## DATA EXCERPT
------------
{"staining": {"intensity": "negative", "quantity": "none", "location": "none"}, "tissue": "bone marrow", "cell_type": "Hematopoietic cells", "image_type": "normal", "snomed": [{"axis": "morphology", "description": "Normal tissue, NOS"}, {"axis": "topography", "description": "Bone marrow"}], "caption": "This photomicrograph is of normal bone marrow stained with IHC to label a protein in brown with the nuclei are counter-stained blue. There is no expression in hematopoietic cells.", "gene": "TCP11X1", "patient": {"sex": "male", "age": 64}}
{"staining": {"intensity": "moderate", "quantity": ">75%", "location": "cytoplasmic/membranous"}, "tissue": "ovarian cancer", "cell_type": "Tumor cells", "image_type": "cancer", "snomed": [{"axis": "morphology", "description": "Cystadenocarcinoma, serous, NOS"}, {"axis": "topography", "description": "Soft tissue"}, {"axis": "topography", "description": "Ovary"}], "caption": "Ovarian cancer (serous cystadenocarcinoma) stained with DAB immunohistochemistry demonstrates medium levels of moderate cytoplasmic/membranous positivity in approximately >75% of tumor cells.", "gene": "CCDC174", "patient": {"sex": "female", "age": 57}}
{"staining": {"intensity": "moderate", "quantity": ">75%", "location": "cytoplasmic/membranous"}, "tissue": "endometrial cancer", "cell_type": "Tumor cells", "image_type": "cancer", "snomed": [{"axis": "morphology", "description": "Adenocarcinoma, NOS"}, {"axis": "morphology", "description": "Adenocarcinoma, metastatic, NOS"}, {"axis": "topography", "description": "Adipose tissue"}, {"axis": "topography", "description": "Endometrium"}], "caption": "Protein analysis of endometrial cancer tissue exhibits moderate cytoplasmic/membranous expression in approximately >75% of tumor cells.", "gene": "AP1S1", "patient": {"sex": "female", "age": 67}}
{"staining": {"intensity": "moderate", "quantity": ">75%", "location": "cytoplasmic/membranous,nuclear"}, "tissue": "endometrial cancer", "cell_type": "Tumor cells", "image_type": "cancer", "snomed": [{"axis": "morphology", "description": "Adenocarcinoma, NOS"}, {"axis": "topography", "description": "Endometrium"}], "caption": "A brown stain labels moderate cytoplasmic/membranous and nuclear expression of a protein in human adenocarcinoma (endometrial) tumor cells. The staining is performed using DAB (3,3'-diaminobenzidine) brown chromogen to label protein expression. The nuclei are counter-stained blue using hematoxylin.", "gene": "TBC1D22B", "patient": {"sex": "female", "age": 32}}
------------
## TASK ITEM
All of the lines above that carry the string "approximately" need to be found and copied.

## ANSWER SPACE
{"staining": {"intensity": "moderate", "quantity": ">75%", "location": "cytoplasmic/membranous"}, "tissue": "ovarian cancer", "cell_type": "Tumor cells", "image_type": "cancer", "snomed": [{"axis": "morphology", "description": "Cystadenocarcinoma, serous, NOS"}, {"axis": "topography", "description": "Soft tissue"}, {"axis": "topography", "description": "Ovary"}], "caption": "Ovarian cancer (serous cystadenocarcinoma) stained with DAB immunohistochemistry demonstrates medium levels of moderate cytoplasmic/membranous positivity in approximately >75% of tumor cells.", "gene": "CCDC174", "patient": {"sex": "female", "age": 57}}
{"staining": {"intensity": "moderate", "quantity": ">75%", "location": "cytoplasmic/membranous"}, "tissue": "endometrial cancer", "cell_type": "Tumor cells", "image_type": "cancer", "snomed": [{"axis": "morphology", "description": "Adenocarcinoma, NOS"}, {"axis": "morphology", "description": "Adenocarcinoma, metastatic, NOS"}, {"axis": "topography", "description": "Adipose tissue"}, {"axis": "topography", "description": "Endometrium"}], "caption": "Protein analysis of endometrial cancer tissue exhibits moderate cytoplasmic/membranous expression in approximately >75% of tumor cells.", "gene": "AP1S1", "patient": {"sex": "female", "age": 67}}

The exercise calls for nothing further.